Finance minister P. Chidambaram has picked up the gauntlet thrown at his government by the Bharatiya Janata Party (BJP). In an article published on his official website, the finance minister has slammed that party’s resolution on prices. He called it an exercise in self-deception, aimed at spreading disinformation.
Illustration: Jayachandran / Mint
The BJP’s public statements about how last week’s increases in fuel prices were an act of terror against citizens was needlessly hyperbolic. The finance minister’s counterattack suggests that the government has some fire still left in its belly.
The mood has been sullen of late. This newspaper had noted in a front page Quick Edit on 2 June that the government seemed so “distracted by inflation, the oil price mess and the electoral defeat in Karnataka” that it did not even try to win a few public relations points when the economy finally crossed the trillion-dollar mark. That said a lot about its state of mind.

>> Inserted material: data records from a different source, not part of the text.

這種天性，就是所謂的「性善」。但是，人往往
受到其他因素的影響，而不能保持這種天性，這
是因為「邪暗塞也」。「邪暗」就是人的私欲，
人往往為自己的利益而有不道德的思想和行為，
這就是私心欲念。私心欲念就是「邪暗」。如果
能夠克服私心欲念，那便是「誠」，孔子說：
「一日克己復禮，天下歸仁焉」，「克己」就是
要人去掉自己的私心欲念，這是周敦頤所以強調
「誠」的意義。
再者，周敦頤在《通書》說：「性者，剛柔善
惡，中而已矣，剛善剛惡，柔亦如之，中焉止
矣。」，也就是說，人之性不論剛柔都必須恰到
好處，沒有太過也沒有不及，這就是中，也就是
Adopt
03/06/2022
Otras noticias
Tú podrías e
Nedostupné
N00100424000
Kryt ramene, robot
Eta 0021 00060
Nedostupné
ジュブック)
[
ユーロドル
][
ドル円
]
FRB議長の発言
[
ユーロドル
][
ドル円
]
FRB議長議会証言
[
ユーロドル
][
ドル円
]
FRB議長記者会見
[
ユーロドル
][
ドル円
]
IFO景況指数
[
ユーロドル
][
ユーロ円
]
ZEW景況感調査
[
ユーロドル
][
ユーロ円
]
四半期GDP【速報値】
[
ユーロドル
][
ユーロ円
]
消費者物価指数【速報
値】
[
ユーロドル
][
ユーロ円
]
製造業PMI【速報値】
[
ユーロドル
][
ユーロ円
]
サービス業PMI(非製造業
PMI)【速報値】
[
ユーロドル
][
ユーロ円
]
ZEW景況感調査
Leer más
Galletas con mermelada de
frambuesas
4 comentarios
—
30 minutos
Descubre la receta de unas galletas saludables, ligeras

T.N. Ninan wrote in his weekly column in the Business Standard on 7 June that both the government and the United Progressive Alliance (UPA) “seem determined to focus on failure rather than success… If ever a government and ruling coalition had a death wish, the present ones do”. Chidambaram’s attack shows the government and the ruling alliance are still ready to take the battle to the opposition.
But the facts that the finance minister has marshalled in defence of his camp do not tell the entire story. There is no doubt that economic growth was lower when the National Democratic Alliance (NDA) was in power. But it is incorrect to say that this is an achievement of the UPA government.
Much of the current growth in the Indian economy can be traced back to the tough reforms carried out by the NDA government and to the synchronized global boom fuelled by cheap money since 2003. They ensured the UPA could govern in fair weather through most of its tenure.
It failed to make the most of it. Reforms have been more or less buried. The acceleration in growth and tax collections was not used to balance the budget — and create a buffer against bad times. The government chose to use money to fund populist schemes and hike civil servants’ salaries instead. The UPA seems set to leave an economy that is overheated, with a large current account deficit and a consolidated fiscal deficit that (if calculated correctly) is as high as the one that almost wrecked the economy in 1991.